Site icon MediaCat

‘Hakem duruşumuzu korumamız lazım’

'Hakem duruşumuzu korumamız lazım'

“Meselesi olan adanmış markalar var. Ben jübilemi böyle bir markanın reklamıyla yapmak istiyorum. Hatta keşke kadınlarla ilgili bir marka olsa…” diyor Show TV Ana Haber Sprikeri Jülide Ateş. Kadın meselesini sahiplenen Ateş’ten medya sektöründe geçirdiği 25 yılın ardından tecrübelerini ve sektörün devinimlerini dinledik.

Haber spikerliği yalnızca bir sunum olmaktan çıkarak bir paylaşıma dönüştü. Etkileşim canlı yayınların güçlü bir parçası haline geldi. Ne düşünüyorsunuz bu değişim hakkında?

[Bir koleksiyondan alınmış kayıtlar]
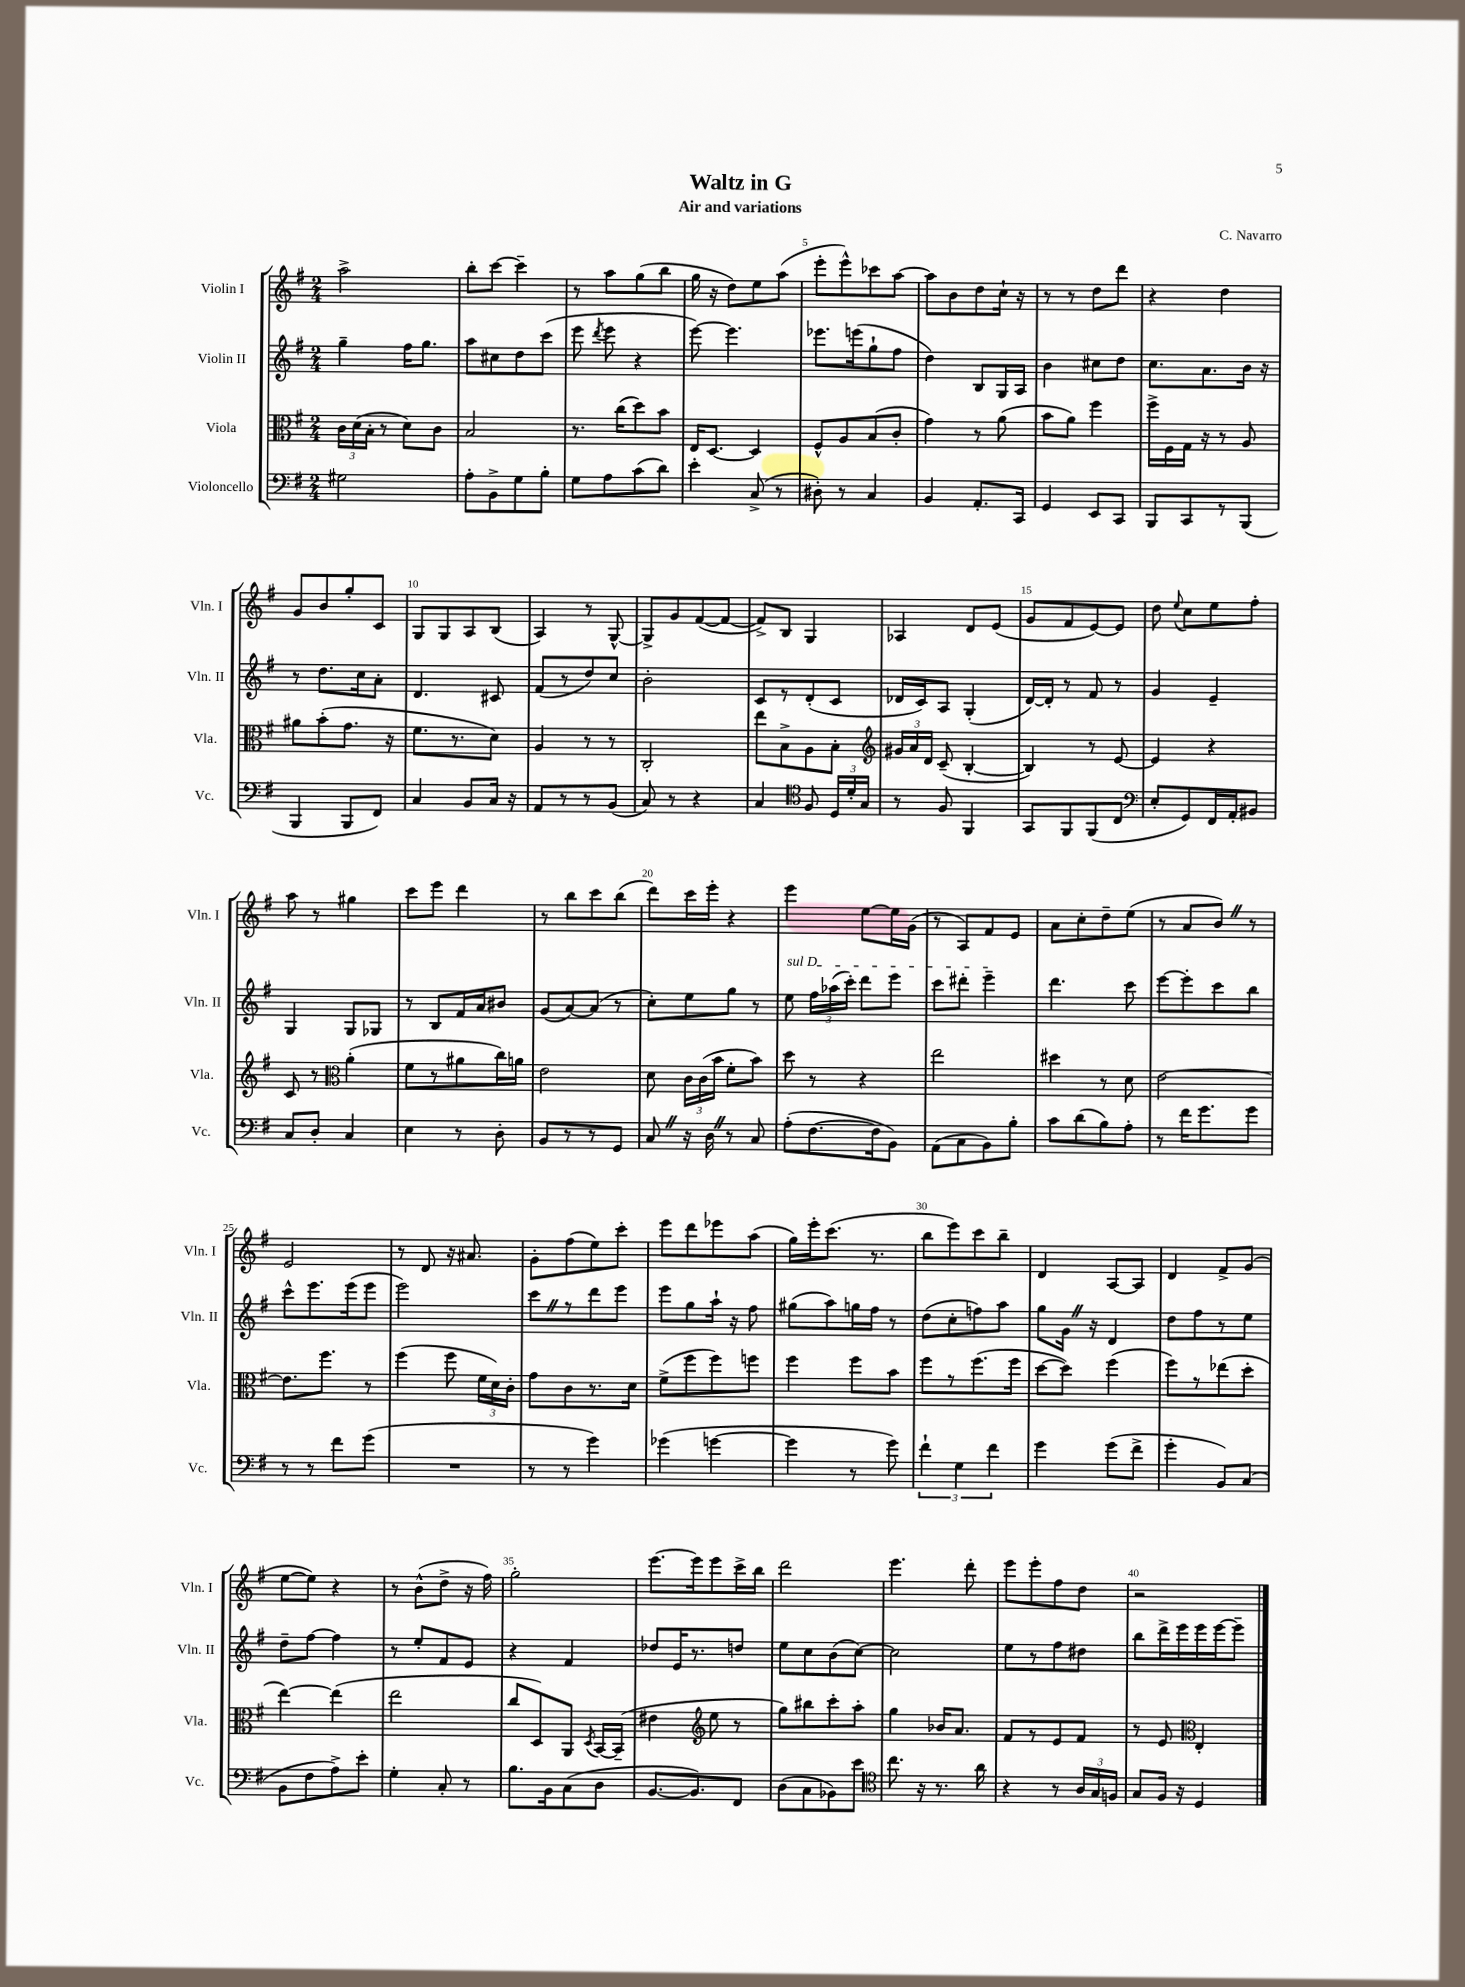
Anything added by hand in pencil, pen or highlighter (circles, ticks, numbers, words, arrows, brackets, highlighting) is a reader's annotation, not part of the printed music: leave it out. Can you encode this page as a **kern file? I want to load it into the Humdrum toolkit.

**kern	**kern	**kern	**kern
*staff4	*staff3	*staff2	*staff1
*clefF4	*clefC3	*clefG2	*clefG2
*k[f#]	*k[f#]	*k[f#]	*k[f#]
*M2/4	*M2/4	*M2/4	*M2/4
2G#	24c	4gg~	2aa^
.	(24d	.	.
.	24B'	.	.
.	8r	.	.
.	8d)	16ff#	.
.	.	8.gg	.
.	8c	.	.
=	=	=	=
8A'	2B	8aa	8bb'
8BB^	.	8cc#	[8ccc
8G	.	8dd	4ccc~]
8B'	.	(8ccc	.
=	=	=	=
8G	8.r	8eee	8r
.	.	8qddd	.
8A	.	8eee	8aa
.	(16cc	.	.
(8c	8dd)	4r	(8gg
8d)	8b	.	8bb
=	=	=	=
4e'	16E	[8eee)	16gg
.	[8.D	.	16r
.	.	4.eee]	8dd)
(8C^	4D]	.	8ee
8r	.	.	(8aa
=	=	=	=
8D#')	8F#^^	8.eee-	8eee'
8r	8A	.	8eee^^)
.	.	(16eee	.
4C	(8B	8gg`	8ccc-
.	8c'	8ff#	[8aa
=	=	=	=
4BB	4g)	4dd)	8aa]
.	.	.	8b
8.AA'	8r	8B	8dd
.	(8a	16G	16cc`
16CC	.	16A	16r
=	=	=	=
4GG	8b	4b	8r
.	8a)	.	8r
8EE	4ff#	8cc#	8dd
8CC	.	8dd	8ddd
=	=	=	=
8BBB	16ff#^	8.cc	4r
.	16F#	.	.
8CC	16G	.	.
.	16r	8.a	.
8r	8r	.	4dd
(8BBB	8A	16b	.
.	.	16r	.
=	=	=	=
4BBB	8a#	8r	8g
.	(8b'	8.dd	8b
8BBB	8.g	.	8gg'
.	.	16cc	.
8FF#)	.	8a'	8c
.	16r	.	.
=	=	=	=
4C	8.f#	4.d	8G
.	.	.	8G
.	8.r	.	.
8BB	.	.	8A
16C	8d)	8c#	(8B
16r	.	.	.
=	=	=	=
8AA	4A	(8f#	4A)
8r	.	8r	.
8r	8r	8dd)	8r
(8BB	8r	8cc	[8G^^
=	=	=	=
8C)	2C'	2b'	8G^]
8r	.	.	8g
4r	.	.	([8f#
.	.	.	8f#_
=	=	=	=
4C	8ee	8c	8f#^])
.	8B^	8r	8B
*clefC4	*	*	*
8F#	8A	(8d'	4G
24D	8B'	8c	.
24d'	.	.	.
24G	.	.	.
=	=	=	=
*	*clefG2	*	*
8r	24g#	16d-	4A-
.	24a	.	.
.	.	16c)	.
.	24d	.	.
8F#	(8c~	8A	.
4FF#	[4B'	(4G'	8d
.	.	.	(8e
=	=	=	=
8GG	4B])	[16d)	8g
.	.	16d']	.
8FF#	.	8r	8f#
(8FF#	8r	8f#	[8e)
8C	[8e	8r	8e]
=	=	=	=
*clefF4	*	*	*
8E'	4e]	4g	8dd
.	.	.	8qqee
8GG)	.	.	8cc
16FF#	4r	4e~	8ee
16AA'	.	.	.
8BB#	.	.	8ff#'
=	=	=	=
8C	8c	4G	8aa
8D'	8r	.	8r
*	*clefC3	*	*
4C	(4a'	8G	4gg#
.	.	8G-	.
=	=	=	=
4E	8f#	8r	8ccc
.	8r	8B	8eee
8r	8a#	16f#	4ddd
.	.	16a	.
8D'	16cc)	8b#	.
.	16a	.	.
=	=	=	=
8BB	2e	(8g	8r
8r	.	[8a)	8bb
8r	.	(8a]	8ccc
8GG	.	8r	(8bb
=	=	=	=
8C	8d	8cc')	8ddd)
16r	24c	8ee	16ccc
.	(24c	.	.
16D	.	.	16eee'
.	24b	.	.
8r	8f#'	8gg	4r
8C	8b)	8r	.
=	=	=	=
(8A'	8dd	8ee	4eee
[8.F#	8r	24ff#	.
.	.	(24aa-	.
.	.	24ccc')	.
.	4r	8ddd	[8ee
16F#]	.	.	.
8BB)	.	8eee	16ee]
.	.	.	(16g
=	=	=	=
(8AA	2ee	8ccc	8r
8C	.	8ddd#'	8A)
8BB)	.	4eee~	8f#
8B'	.	.	8e
=	=	=	=
8c	4dd#	4.ddd	8a
(8d	.	.	8cc'
8B)	8r	.	8dd~
8A'	8d	8ccc	(8ee
=	=	=	=
8r	[2e	[8eee	8r
16f#	.	8eee']	8a
8.g	.	.	.
.	.	8ccc	8b)
8g	.	8bb	8r
=	=	=	=
8r	8.e]	8ccc^^	2e
8r	.	8.eee	.
.	8.ff#	.	.
8f#	.	.	.
.	.	(16eee	.
(8g	8r	8eee	.
=	=	=	=
2r	(4ff#	2eee)	8r
.	.	.	8d
.	8ff#	.	16r
.	.	.	8.a#
.	24f#	.	.
.	24d)	.	.
.	24c'	.	.
=	=	=	=
8r	8g	8ccc	8g'
8r	8c	8r	(8ff#
4g)	8.r	8ddd	8ee)
.	.	8eee	8ccc'
.	16d	.	.
=	=	=	=
(4g-	(8f#^	8eee	8eee
.	8ff#	8gg	8ddd
[4g	8ff#)	16aa`	8eee-
.	.	16r	.
.	8ff	8ff#	(8aa
=	=	=	=
4g]	4ff#	(8gg#	16gg)
.	.	.	16eee'
.	.	8aa)	(8.ccc
8r	8ff#	16gg	.
.	.	16ff#	8.r
8g)	8b	8r	.
=	=	=	=
6f#`	8ff#	(8dd	8bb
.	8r	8cc'	8eee)
6G	.	.	.
.	(8.ff#	8ff)	8ccc
6f#	.	.	.
.	.	8aa	8bb~
.	16ff#	.	.
=	=	=	=
4g	[8dd	8gg	4d
.	8dd])	16g	.
.	.	16r	.
(8g	(4ff#	4d	[8A
8f#^	.	.	8A]
=	=	=	=
4g'	8ff#)	8dd	4d
.	8r	8ff#	.
8BB)	(8ee-	8r	8f#^
(8C	8dd'	8ee	(8g
=	=	=	=
8BB	[4ee)	8dd~	[8ee
8F#	.	[8ff#	8ee])
8A^)	(4ee]	4ff#]	4r
8e'	.	.	.
=	=	=	=
4G'	2ee	8r	8r
.	.	8ee'	(8b^^
8C'	.	8f#	8dd^
8r	.	8e	16r
.	.	.	16ff#)
=	=	=	=
8.B	8cc	4r	2gg'
.	8D)	.	.
16BB	.	.	.
(8C	8AA	4f#	.
.	8qD	.	.
8D	[16BB	.	.
.	(16BB~]	.	.
=	=	=	=
[8.BB	4e#	8dd-	[8.eee
.	.	16e	.
8.BB])	.	8.r	16eee]
*	*clefG2	*	*
.	8ee	.	8eee
8FF#	8r	8dd	16ccc^
.	.	.	16bb
=	=	=	=
(8D	8gg)	8ee	2ddd
8C	8bb#	8cc	.
8BB-)	8ccc'	(8b	.
8e	8aa'	[8cc)	.
=	=	=	=
*clefC4	*	*	*
8.cc	4gg	2cc]	4.eee
16r	.	.	.
8.r	16b-	.	.
.	8.a	.	.
.	.	.	8ddd'
16a	.	.	.
=	=	=	=
4r	8f#	8ee	8eee
.	8r	8r	8eee'
8r	8e	8ff#	8ff#
24A	8f#	8dd#	8dd
24G	.	.	.
24F	.	.	.
=	=	=	=
8G	8r	8bb	2r
16F#	8e	16ddd^	.
16r	.	16eee	.
*	*clefC3	*	*
4D	4E'	16eee	.
.	.	[16eee	.
.	.	8eee~]	.
==	==	==	==
*-	*-	*-	*-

Alıştırmalar:
(a) Çıkarılan metinde geçen bütün kişi ve kurum adlarını sıralayınız.
(b) Çıkarılan metinde "Meselesi olan adanmış markalar var" sözleriyle başlayan paragrafı, ana bilgilerini koruyarak daha kısa biçimde yeniden yazınız.
(c) Çıkarılan metne göre aşağıdaki soruları yanıtlayınız:
(i) Jülide Ateş medya sektöründe kaç yıl geçirmiştir?
(ii) Jülide Ateş hangi kanalda ana haber spikeridir?
(iii) Haber spikerliği neye dönüşmüştür?

Çözümler:
(a) MediaCat, Show TV, Jülide Ateş

(b) Show TV ana haber spikeri Jülide Ateş, jübilesini meselesi olan, tercihen kadınlarla ilgili bir markanın reklamıyla yapmak istiyor. Kadın meselesini sahiplenen Ateş, medya sektöründeki 25 yılın ardından tecrübelerini ve sektörün devinimlerini anlattı.

(c)
(i) 25 yıl
(ii) Show TV
(iii) Bir paylaşıma